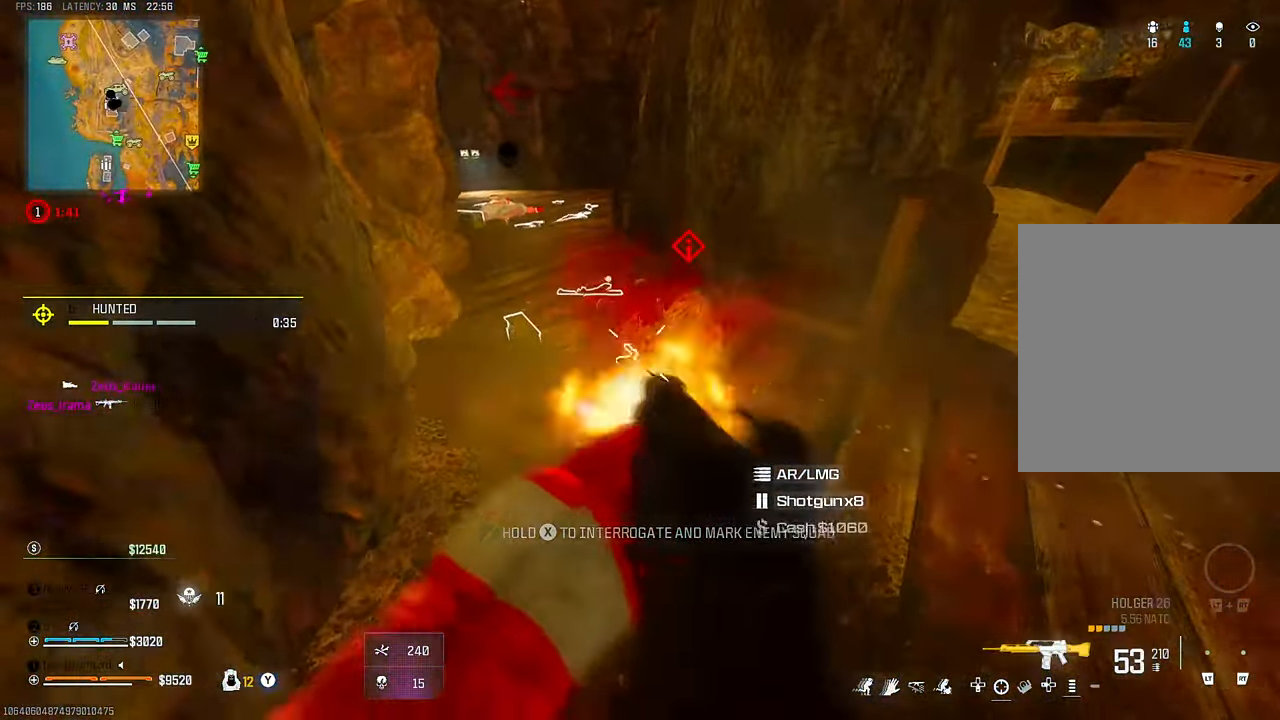
{"dt_ms": 500, "buttons": [], "left_stick": "up", "right_stick": "up-right", "events": [[117, "L1", "up"], [200, "left_stick", "up-left"], [300, "L3", "down"], [300, "left_stick", "up"], [300, "right_stick", "left"], [384, "right_stick", "up-right"], [400, "L1", "down"], [400, "L3", "up"], [450, "L1", "up"]]}
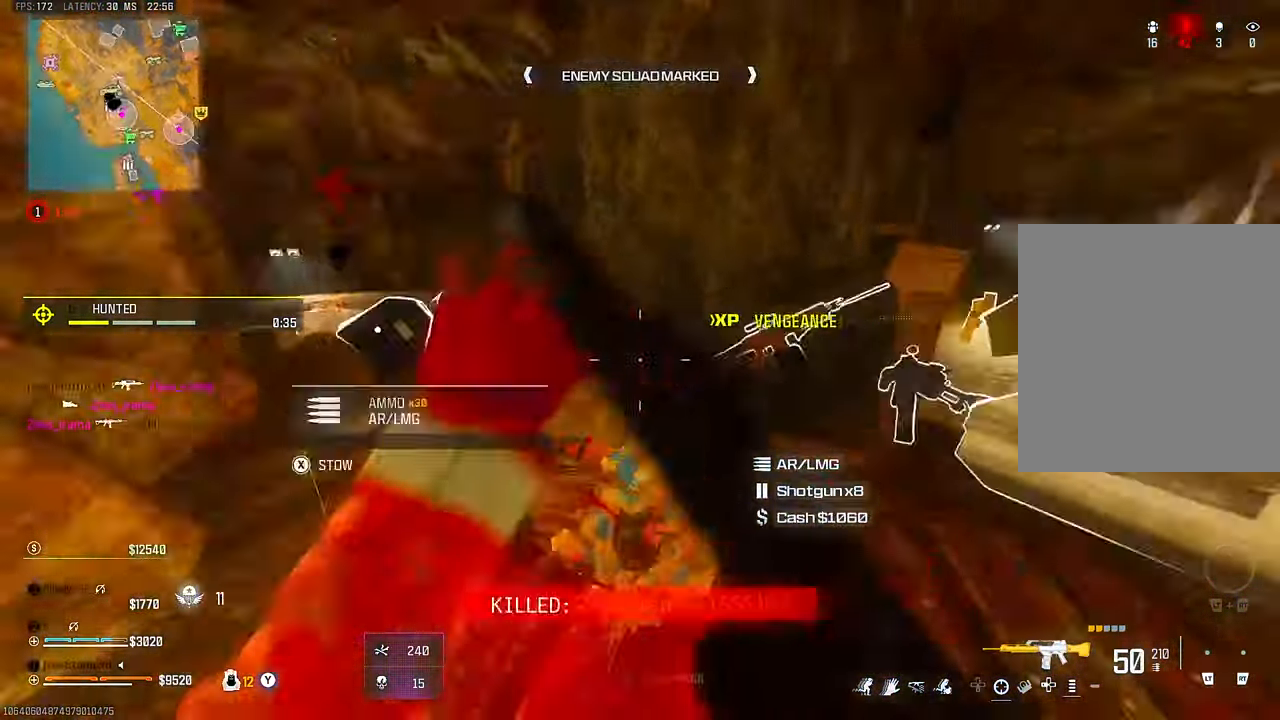
{"dt_ms": 500, "buttons": [], "left_stick": "up", "right_stick": "up-right", "events": [[67, "left_stick", "down-left"], [134, "right_stick", "center"], [284, "left_stick", "up-left"], [317, "L3", "down"], [334, "right_stick", "left"], [367, "L3", "up"], [417, "right_stick", "up-right"], [467, "left_stick", "up"]]}
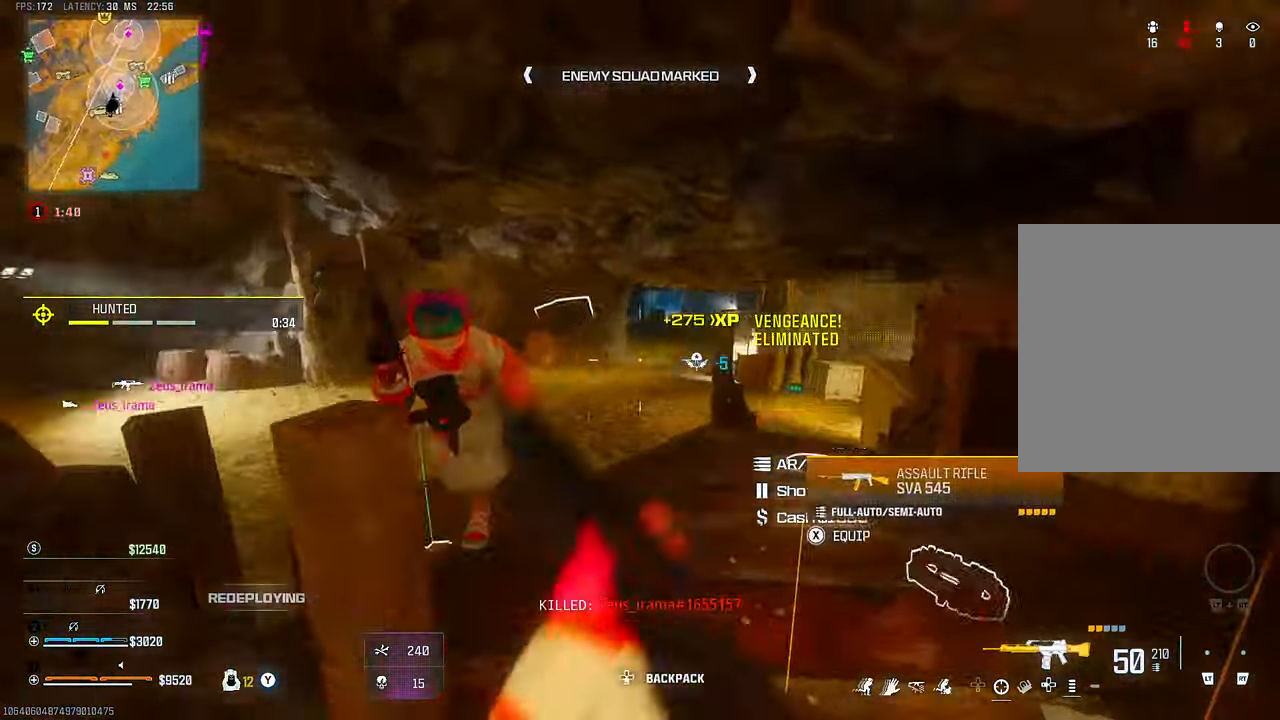
{"dt_ms": 500, "buttons": ["TRIANGLE"], "left_stick": "down-left", "right_stick": "center"}
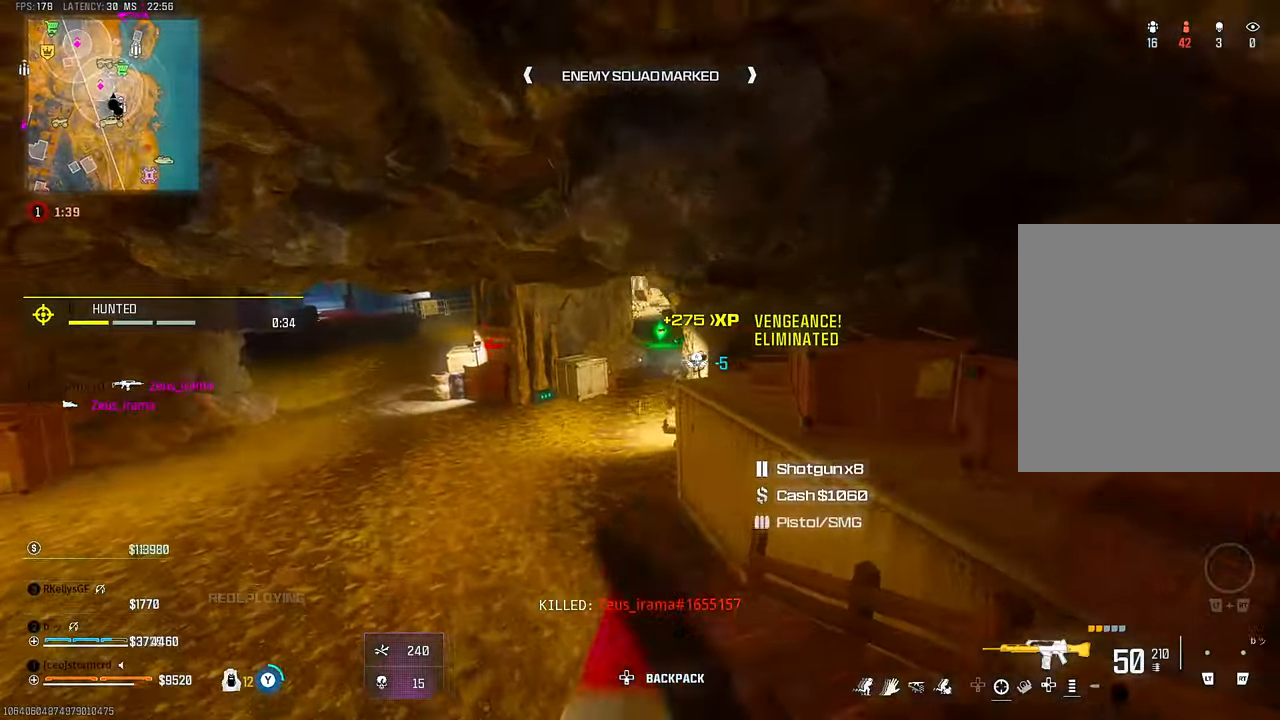
{"dt_ms": 500, "buttons": [], "left_stick": "right", "right_stick": "center"}
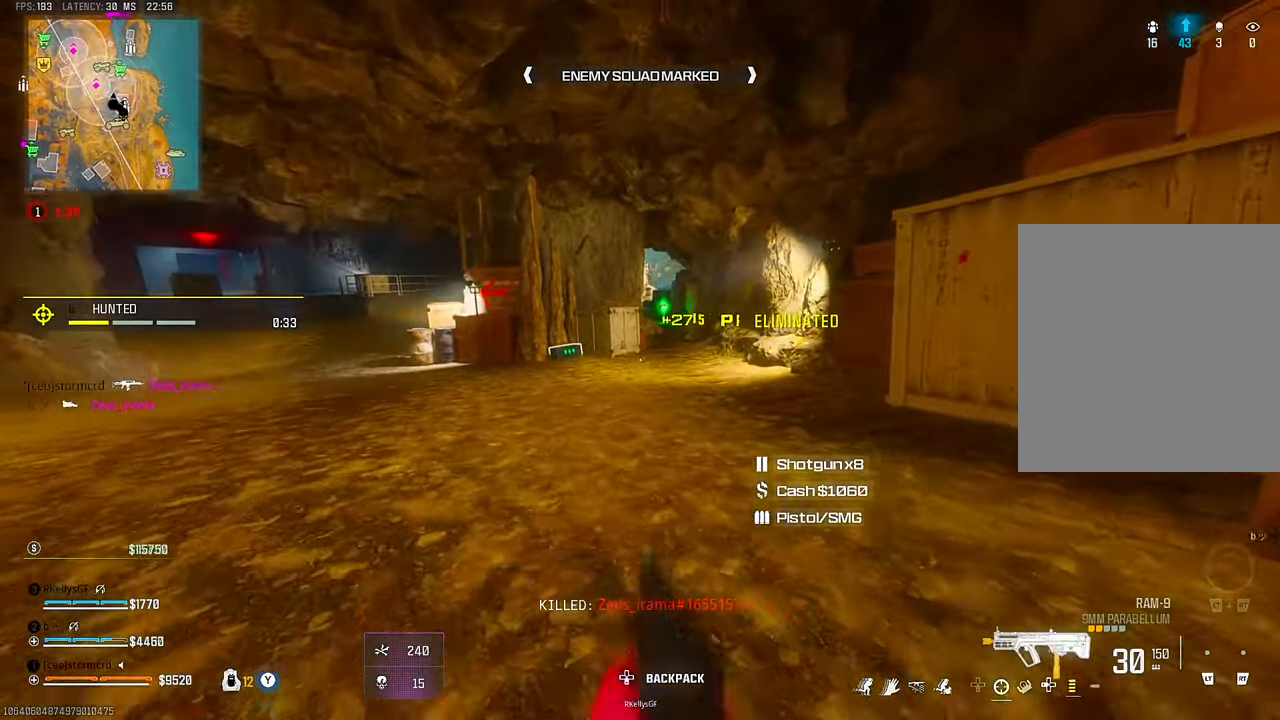
{"dt_ms": 500, "buttons": [], "left_stick": "left", "right_stick": "center", "events": [[17, "SQUARE", "down"], [34, "left_stick", "down-right"], [100, "SQUARE", "up"], [184, "SQUARE", "down"], [217, "right_stick", "right"], [267, "SQUARE", "up"], [317, "left_stick", "up-right"], [384, "left_stick", "up-left"], [400, "right_stick", "center"], [450, "left_stick", "left"]]}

= = = = = = =

Exercise goal:
What you output should match the records line for line, minus the pictures.

Your response:
{"dt_ms": 500, "buttons": [], "left_stick": "up", "right_stick": "up-right", "events": [[117, "L1", "up"], [200, "left_stick", "up-left"], [300, "L3", "down"], [300, "left_stick", "up"], [300, "right_stick", "left"], [384, "right_stick", "up-right"], [400, "L1", "down"], [400, "L3", "up"], [450, "L1", "up"]]}
{"dt_ms": 500, "buttons": [], "left_stick": "up", "right_stick": "up-right", "events": [[67, "left_stick", "down-left"], [134, "right_stick", "center"], [284, "left_stick", "up-left"], [317, "L3", "down"], [334, "right_stick", "left"], [367, "L3", "up"], [417, "right_stick", "up-right"], [467, "left_stick", "up"]]}
{"dt_ms": 500, "buttons": ["TRIANGLE"], "left_stick": "down-left", "right_stick": "center"}
{"dt_ms": 500, "buttons": [], "left_stick": "right", "right_stick": "center"}
{"dt_ms": 500, "buttons": [], "left_stick": "left", "right_stick": "center", "events": [[17, "SQUARE", "down"], [34, "left_stick", "down-right"], [100, "SQUARE", "up"], [184, "SQUARE", "down"], [217, "right_stick", "right"], [267, "SQUARE", "up"], [317, "left_stick", "up-right"], [384, "left_stick", "up-left"], [400, "right_stick", "center"], [450, "left_stick", "left"]]}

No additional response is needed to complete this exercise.